Oh, and that the fate of the entire world now rested upon her shoulders.
No biggie.
Rose opened her eyes, shaded by the sunglasses she’d bought at the resort store, and saw a couple floating in the pool, arms wrapped around one another. The hotel was adults only because Rose wanted that aforementioned peace and quiet. Yet she was surrounded by mostly couples who reminded her she’d never have a normal relationship.
It wasn’t something she’d been looking for, but now that it was entirely out of her reach, it stung more than a little.
Fionn wasn’t the floating in a pool with his arms around you type.
Of course, he’d have to give up his plans for revenge to even broach the idea of going on vacation with her.
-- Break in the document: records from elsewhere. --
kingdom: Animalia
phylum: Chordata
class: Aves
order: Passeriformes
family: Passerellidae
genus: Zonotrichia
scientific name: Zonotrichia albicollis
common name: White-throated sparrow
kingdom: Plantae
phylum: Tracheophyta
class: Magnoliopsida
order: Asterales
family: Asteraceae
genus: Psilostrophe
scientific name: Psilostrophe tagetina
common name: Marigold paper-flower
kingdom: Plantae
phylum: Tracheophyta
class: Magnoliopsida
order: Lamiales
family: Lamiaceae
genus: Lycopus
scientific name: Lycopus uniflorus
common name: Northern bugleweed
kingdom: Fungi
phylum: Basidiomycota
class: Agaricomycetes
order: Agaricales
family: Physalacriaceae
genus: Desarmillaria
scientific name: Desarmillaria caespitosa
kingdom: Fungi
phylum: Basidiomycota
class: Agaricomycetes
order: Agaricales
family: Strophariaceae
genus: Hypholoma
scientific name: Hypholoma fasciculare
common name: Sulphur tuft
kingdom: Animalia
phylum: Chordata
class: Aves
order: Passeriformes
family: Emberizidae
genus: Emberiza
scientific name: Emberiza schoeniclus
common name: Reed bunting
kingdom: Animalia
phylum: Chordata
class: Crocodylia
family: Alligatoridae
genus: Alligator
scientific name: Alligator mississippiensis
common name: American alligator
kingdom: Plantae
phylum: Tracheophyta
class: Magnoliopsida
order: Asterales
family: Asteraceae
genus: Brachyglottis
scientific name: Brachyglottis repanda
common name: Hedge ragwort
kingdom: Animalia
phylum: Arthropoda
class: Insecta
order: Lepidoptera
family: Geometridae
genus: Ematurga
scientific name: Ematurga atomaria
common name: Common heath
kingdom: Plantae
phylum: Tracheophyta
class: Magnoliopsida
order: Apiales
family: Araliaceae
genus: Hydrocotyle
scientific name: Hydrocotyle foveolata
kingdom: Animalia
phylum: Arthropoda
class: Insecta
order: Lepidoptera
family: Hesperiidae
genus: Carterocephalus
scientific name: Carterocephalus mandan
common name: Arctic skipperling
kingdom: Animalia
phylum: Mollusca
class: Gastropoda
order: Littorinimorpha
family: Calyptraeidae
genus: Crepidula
Rose chuckled at the thought.
Never gonna happen.
However, he would find her there at the resort.
That was the plan.
To wait for him to come to her.
Butterflies fluttered in Rose’s belly at the thought of seeing Fionn again.
Who knew it was possible to have such conflicting feelings for someone? Rose was still unbearably attracted to him, still felt protective toward him, and yet she was a furious, churning volcano of bitterness and resentment too.
Rose had sacrificed herself to save Fionn’s life … and he wouldn’t even consider giving up his revenge for her.
26
It was day three at Misterios Resort on the southern coast of Lanzarote.
After the fast-paced, action-packed events of the last week, a week that felt more like a year, Rose was bored. She’d conjured a new e-reader from the nearest store, wherever that might have been, but not even the latest psychological thriller could cure her restlessness.
Rose liked to take one vacation a year—which sounded weird since she’d spent the last few years traveling around the world. But she was always working in whatever new city she’d temporarily settled down in. A cheap vacation to another European city for a few days or a beach resort on the coast was a break from the monotony of passionless employment.